Date: Thu, 22 May, 1997
Norway Whalers Sue Their Government
By DOUG MELLGREN
Associated Press Writer

OSLO, Norway (AP) -- Already facing death threats, sabotage and protests from outsiders, Norway's whale hunters picked a fight at home Tuesday by suing the government over a five-year gap in the hunt.

Norway resumed its controversial whale hunts in 1993 after a grudging five-year break. The renewed commercial hunt brought furious protests, boycott threats and attacks on whaling boats.

Despite the government's heavy spending in defense of the unpopular hunts, the whalers claim the state owes them millions for giving in to pressure in the past.

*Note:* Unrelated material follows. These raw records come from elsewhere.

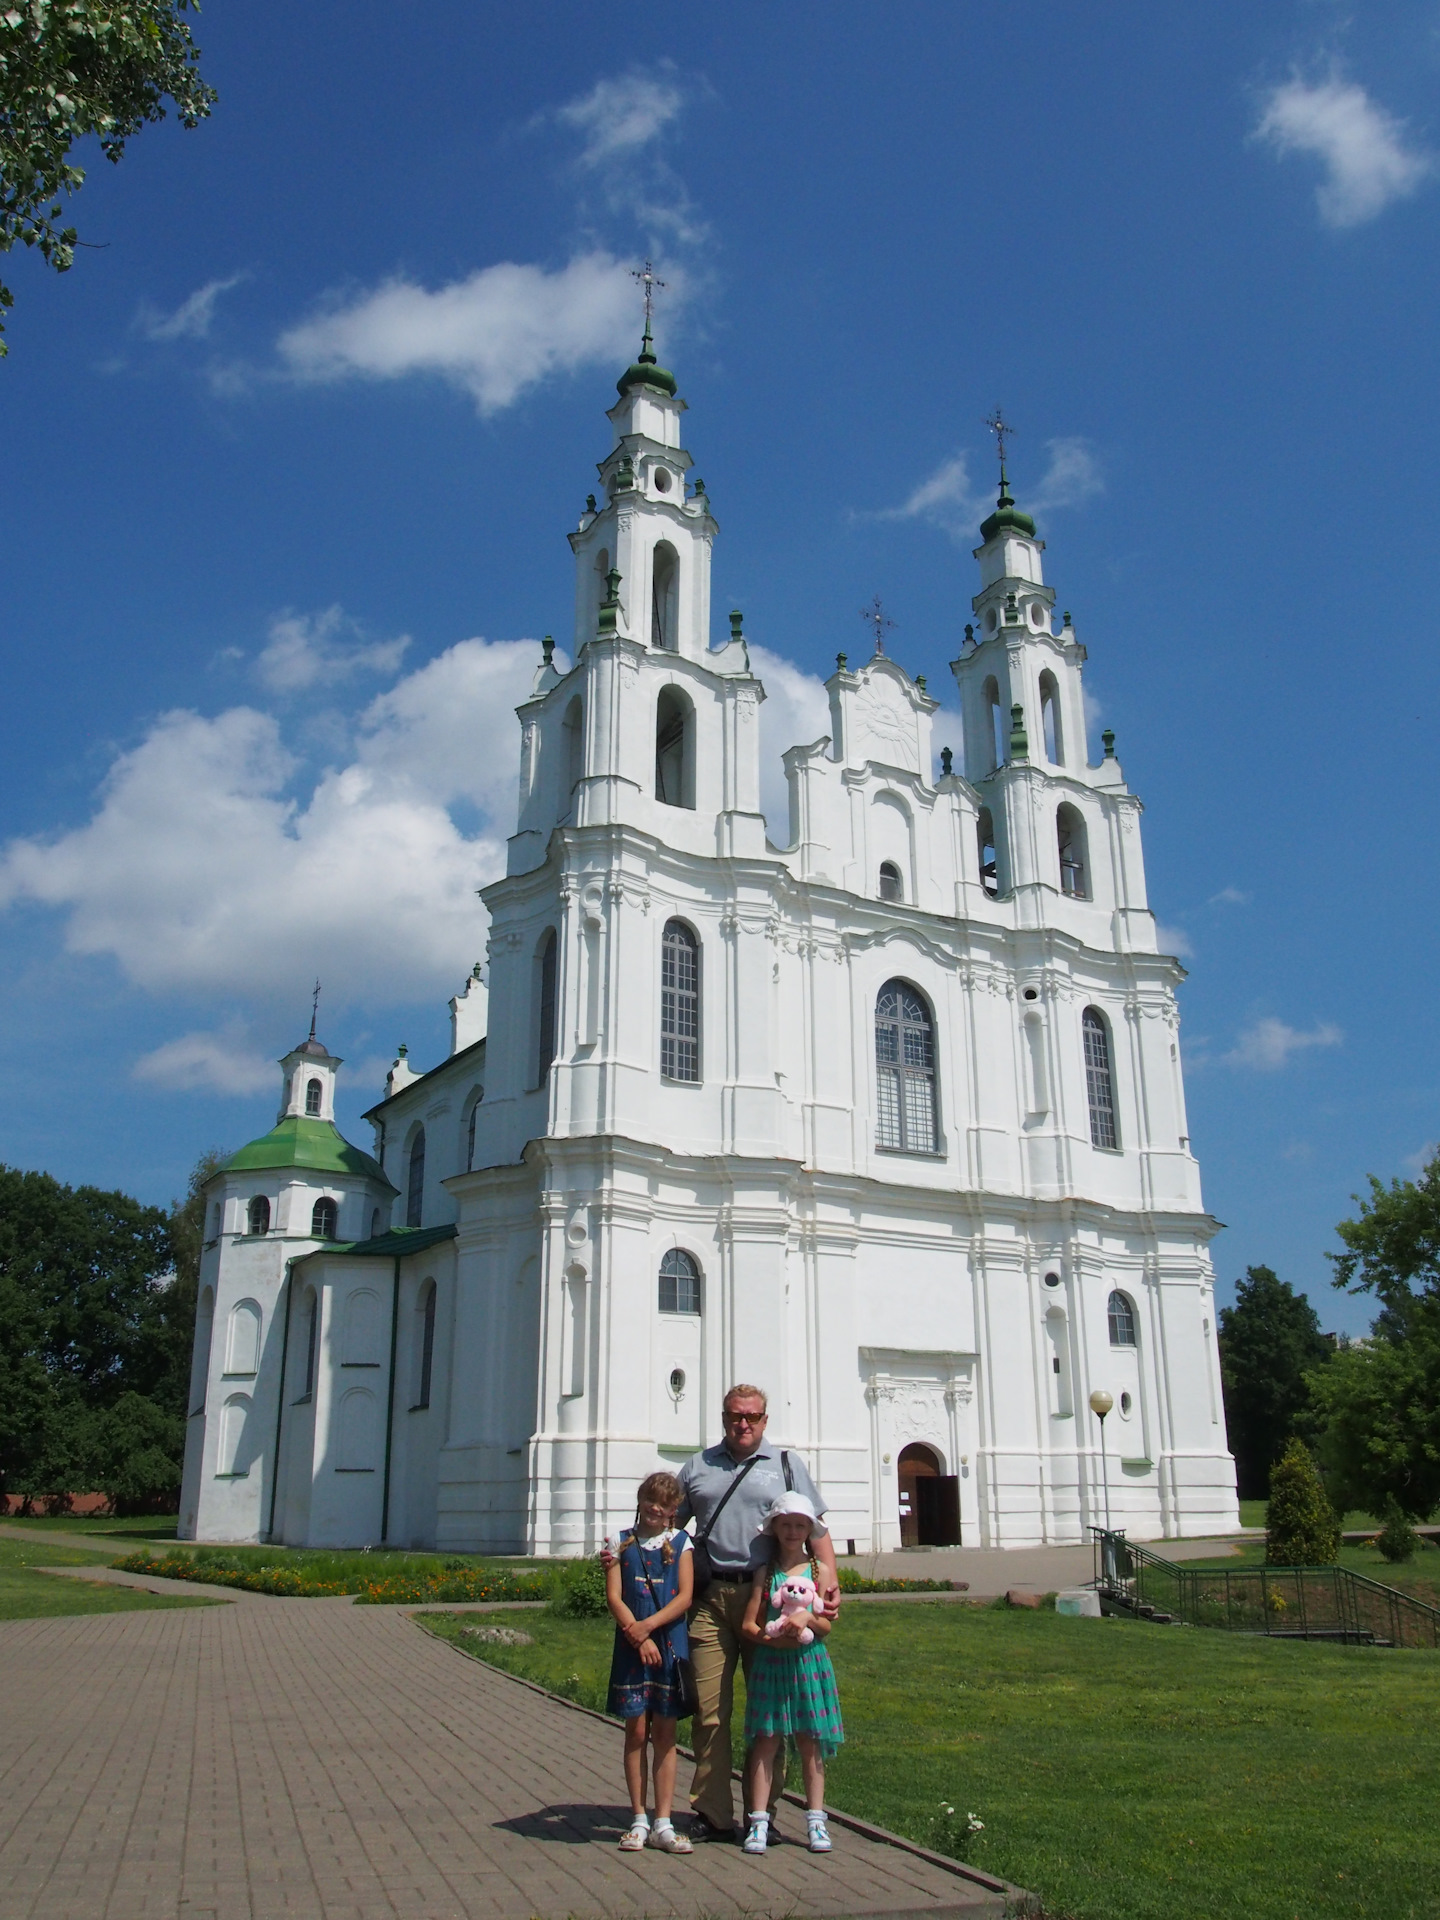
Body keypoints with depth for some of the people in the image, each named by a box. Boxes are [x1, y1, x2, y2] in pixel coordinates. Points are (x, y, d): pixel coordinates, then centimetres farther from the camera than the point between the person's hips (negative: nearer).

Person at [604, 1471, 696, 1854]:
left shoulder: (680, 1543, 4)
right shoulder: (622, 1543, 5)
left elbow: (685, 1596, -4)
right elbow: (613, 1596, -2)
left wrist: (648, 1625, -15)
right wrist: (637, 1637, -13)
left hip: (670, 1646, 0)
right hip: (631, 1647, 0)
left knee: (665, 1734, 4)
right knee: (637, 1731, 3)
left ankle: (663, 1824, 10)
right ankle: (638, 1820, 13)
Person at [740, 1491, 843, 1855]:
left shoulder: (818, 1569, 5)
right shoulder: (765, 1572, 3)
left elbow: (826, 1626, 1)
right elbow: (748, 1625, 0)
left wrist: (807, 1617, -19)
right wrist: (771, 1638, -18)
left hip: (808, 1662, 1)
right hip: (770, 1662, -1)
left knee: (810, 1743, 6)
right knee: (766, 1741, -1)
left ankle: (816, 1821, 14)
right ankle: (758, 1821, 5)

Twenty-eight whalers and four whale meat processing companies sued the government for 60 million kroner ($8.5 million) in losses during the years the commercial hunt was banned. They were appealing a loss in a lower court on the claim.

The whalers claim there was no reason for the ban, since Norway is not bound by a 1986 commercial whaling prohibition imposed by the International Whaling Commission. Commission rules allow members to reject its decisions, making Norway's hunt legal.

Norway says minke whales are plentiful, and should be hunted to protect fish stocks and provide income for coastal villages. But if the minke, the smallest of the baleen whales at about 30 feet were never endangered, then there was no reason to stop the hunt after the 1987 season, the whalers argued in Oslo district court on Tuesday.
"Despite a stated political goal to allow whaling as long ecologically responsible -- which it was -- the state stopped the hunts," the whalers's attorney Kristian Herslov said in court.

"Why? Because the threat from the United States of a trade boycott was too much," Herslov said. He said the government must pay compensation for illegally banning the hunt.

Norway does not admit that boycott threats from the United States and other countries forced it to call off the hunt after the 1987 season. It said it was taking a break to reassess the stocks.

This year's hunt started on May 2, with a government-set limit of 580 minke whales, an increase of one-third from 1996.